Around US$200 million in coins and tokens have been stolen in two separate hacks since Monday, leaving thousands of crypto investors out of pocket, and super unhappy about it.

As we mentioned this morning, the hacks have made this week a rough one for crypto’s public image, as the sector continues  to struggle its way out of the so-called Crypto Winter after billions of dollars were wiped out in the November 2021 price crash.

The largest of the two latest security breaches hit Nomad, a cross-chain bridge protocol used to make transactions between different blockchains faster and simpler.

The attack on Nomad started quietly, but spiralled quickly out of control, once word got out that anyone could simply cut and paste the initial fraudulent transaction substitute in their own crypto wallet addresses, and get in on the theft themselves.

Sam Sun, a researcher for Web3 investment firm Paradigm, explained how the attack was entirely due to a tiny – but massive – mistake by the dev team at Nomad, and why it was so easy to replicate.



Within hours, US$190 million was gone – some of it taken by “white hat” hackers, who were securing the easily-accessible funds with the intent of giving it back once the security hole had been breached.

So far, only a fraction of the money has been handed back, totalling less than US$10 million. What a shock.


More crypto stolen, this time at Solana

At the same time, a completely separate and much quieter hack was unfolding, as an apparent lone-wolf hacker managed to penetrate the architecture of a popular Solana-based wallet network and drain close to $10 million from 8000 accounts.

Initial estimates put the amount stolen at more than US$580 million, however it was soon discovered that $570 million of that was assigned to the grossly overestimated value of one illiquid s–tcoin called $EXIST.

The attack mostly affected users of online mobile Solana wallets such as Phantom, Solflare, TrustWallet, and Slope, with Phantom and Slope users making up the lion’s share of those affected.

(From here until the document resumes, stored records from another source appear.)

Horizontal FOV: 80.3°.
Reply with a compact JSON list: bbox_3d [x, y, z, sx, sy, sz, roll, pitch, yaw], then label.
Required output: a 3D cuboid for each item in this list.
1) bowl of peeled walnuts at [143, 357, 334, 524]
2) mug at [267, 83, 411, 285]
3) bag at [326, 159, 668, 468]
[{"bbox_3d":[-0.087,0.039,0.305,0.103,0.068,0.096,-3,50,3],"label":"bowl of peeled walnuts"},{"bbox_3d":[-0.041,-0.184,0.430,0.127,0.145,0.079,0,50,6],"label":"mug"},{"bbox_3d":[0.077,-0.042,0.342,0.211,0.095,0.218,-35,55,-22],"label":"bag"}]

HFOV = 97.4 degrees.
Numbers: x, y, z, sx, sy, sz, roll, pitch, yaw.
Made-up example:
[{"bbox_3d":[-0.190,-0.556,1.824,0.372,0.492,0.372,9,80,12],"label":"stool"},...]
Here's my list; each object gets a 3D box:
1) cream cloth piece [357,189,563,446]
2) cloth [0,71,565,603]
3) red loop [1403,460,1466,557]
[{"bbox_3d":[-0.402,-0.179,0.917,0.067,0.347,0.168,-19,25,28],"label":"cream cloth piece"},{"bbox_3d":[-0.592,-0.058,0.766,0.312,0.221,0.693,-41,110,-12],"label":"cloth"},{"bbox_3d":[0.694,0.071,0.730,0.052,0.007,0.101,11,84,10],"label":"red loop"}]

Solana Foundation’s co-founder Anatoly Yakovenko took to Twitter to suggest his theory on the attack vector, claiming that it “seems like an iOS supply chain attack”.

Those attacks are similar to a Trojan horse style attack where malicious code is snuck into one of the code libraries that the application calls on in order to function, according to Christine Kim, GalaxyDigital researcher and host of the Mapping Out Eth 2.0 podcast.

However, Blockchain security firm OtterSec noted that the fraudulent transactions were being processed by the blockchain as they were “signed by the actual owners, suggesting some sort of private key compromise”.

Crypto wallet private keys are required to digitally sign any transactions to send cryptocurrencies to another address or to make any changes to the wallet – and any attacker that can gain access to a user’s private key will have complete control over the user’s wallet and its contents.

So while the two hacks are apparently unrelated, there’s a common lesson to be learned from both of them: the most secure way to protect any crypto you’re holding is in an offline wallet, which thieves are unable to connect to and steal your funds out from under your nose.